B. Nguyen1, S. Stokes1, J. Bleicher1, R. Glasgow1,2, B. S. Brooke1, L. C. Huang1,2 1University Of Utah,General Surgery,Salt Lake City, UT, USA 2Huntsman Cancer Institute At The University Of Utah,General Surgery,Salt Lake City, UT, USA
Introduction:
The quantity and duration of opioid use after surgery has increased over the past several decades. Recent published guidelines specify an optimal amount of opioid medication to be prescribed following a given operation to minimize excess prescribing by surgeons. We sought to determine historical adherence to these current guidelines.
Methods:
We performed a retrospective, observational study analyzing discharge opioid prescriptions following common inpatient and outpatient general surgery procedures at a tertiary academic medical center from 2014 to 2018. All adult patients who underwent cholecystectomy, inguinal hernia repair, appendectomy, mastectomy, umbilical hernia repair, and ventral hernia repair were included. Patient and provider-level demographics were recorded. Morphine milligram equivalents (MME) were calculated from discharge prescriptions.

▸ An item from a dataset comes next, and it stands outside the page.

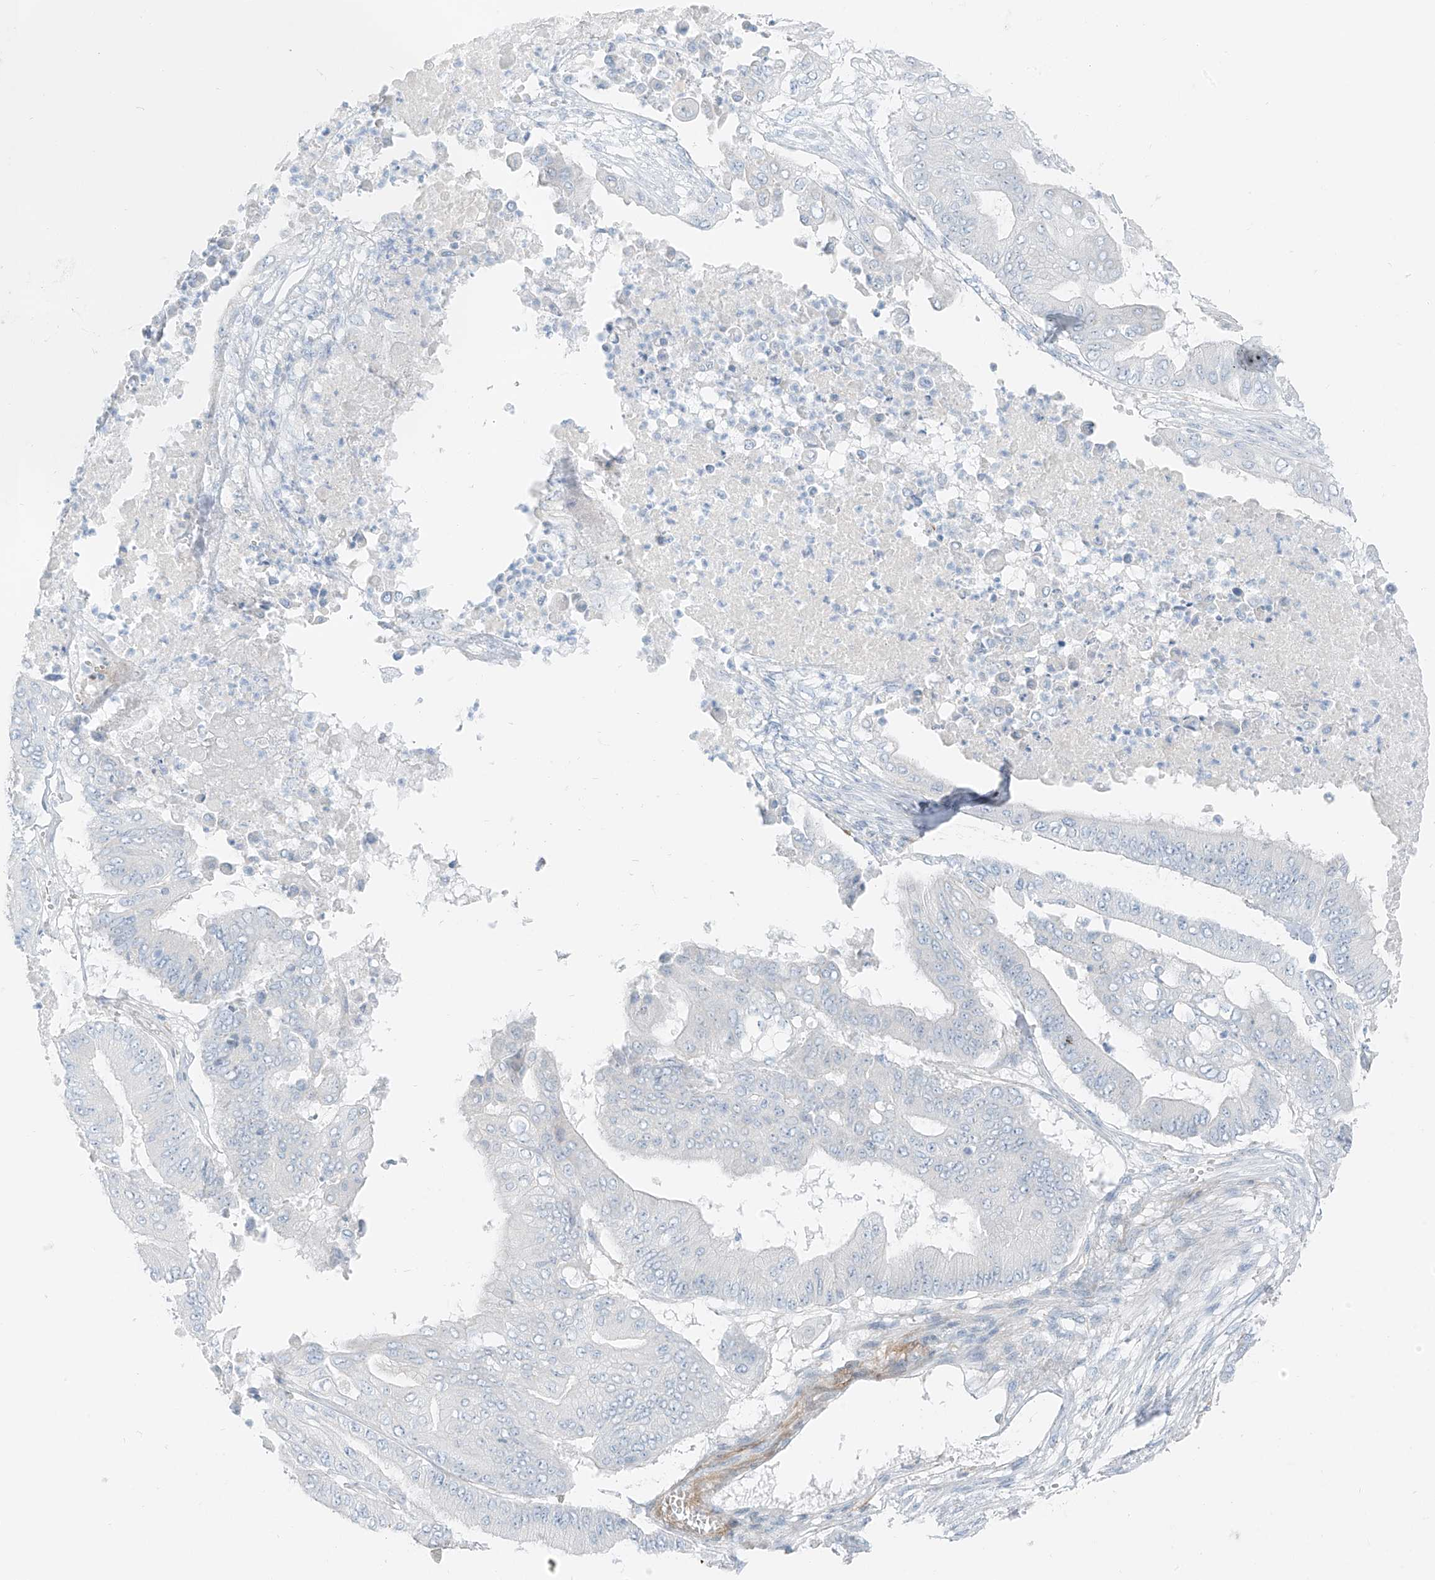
{"staining": {"intensity": "negative", "quantity": "none", "location": "none"}, "tissue": "pancreatic cancer", "cell_type": "Tumor cells", "image_type": "cancer", "snomed": [{"axis": "morphology", "description": "Adenocarcinoma, NOS"}, {"axis": "topography", "description": "Pancreas"}], "caption": "This is a histopathology image of immunohistochemistry (IHC) staining of pancreatic cancer (adenocarcinoma), which shows no staining in tumor cells. (Brightfield microscopy of DAB immunohistochemistry at high magnification).", "gene": "SMCP", "patient": {"sex": "female", "age": 77}}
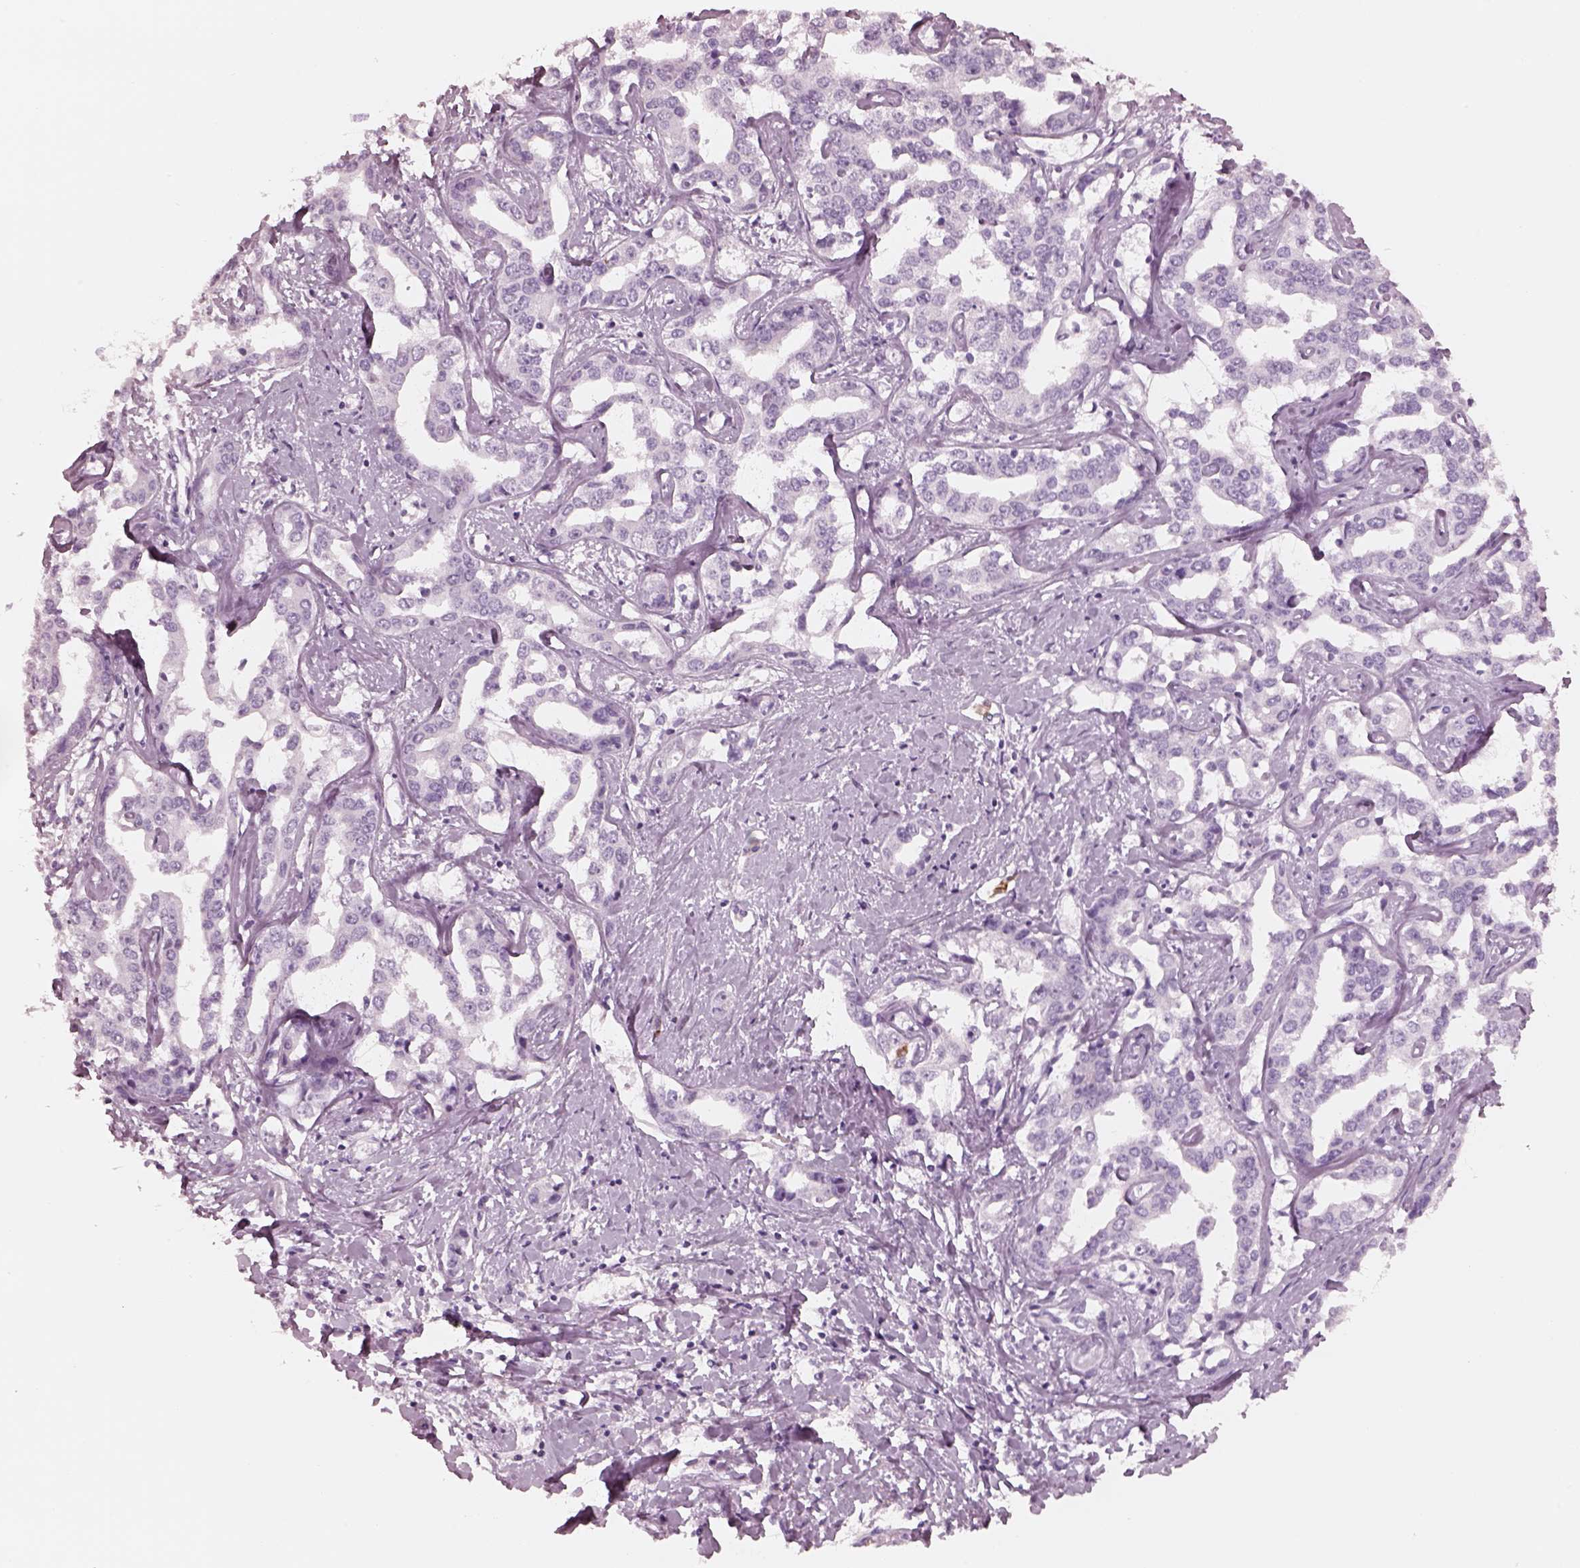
{"staining": {"intensity": "negative", "quantity": "none", "location": "none"}, "tissue": "liver cancer", "cell_type": "Tumor cells", "image_type": "cancer", "snomed": [{"axis": "morphology", "description": "Cholangiocarcinoma"}, {"axis": "topography", "description": "Liver"}], "caption": "Tumor cells show no significant expression in liver cancer. The staining is performed using DAB brown chromogen with nuclei counter-stained in using hematoxylin.", "gene": "PON3", "patient": {"sex": "male", "age": 59}}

These prescriptions were then classified as appropriate or inappropriate based on the maximum recommended amount as determined by Michigan-OPEN, Dartmouth-Hitchcock, and Hopkins Surgical Opioid Guidelines. The opioid guideline adherence was then analyzed using hierarchical, multivariable logistic regression, adjusting for patient and provider-level covariates.
Results:
There were 4,500 patients included in the study. Opioid prescriptions were written by 775 (17%) junior residents (PGY1-2); 1,488 (33%) senior residents (PGY3-5); 864 (19%) advanced practice clinicians (e.g., nurse practitioners and physician assistants); and 1,373 (31%) attending surgeons. The median MME prescribed for laparoscopic cholecystectomy was 30 (IQR [20-45]). The median MME prescribed for open inguinal hernia repair was 30 (IQR [20-45]). The overall rate of guideline adherence was 12.6%. Advanced practice clinicians (APC) were most likely to follow guidelines (22%), followed by senior residents (12%), junior residents (11%), and attending providers (8%). After adjustment for patient characteristics with multivariable logistic regression, junior residents (OR 2.88, 95% CI 1.99-4.16), senior residents (3.01, 95% CI 2.22-4.08), and advanced practitioners (OR 5.87, 95% CI 4.23-8.15) had higher odds of following guidelines as compared to attending providers. Prescriptions in excess of current inpatient and outpatient guidelines led to the distribution of the equivalent of 79,947 five mg hydrocodone tablets over a four-year time period.
Conclusion:
Historical adherence to current opioid prescribing guidelines is low, particularly by attendings surgeons. In order to adapt to the recommendations, further research is needed to determine the most effective method to change prescribing practices.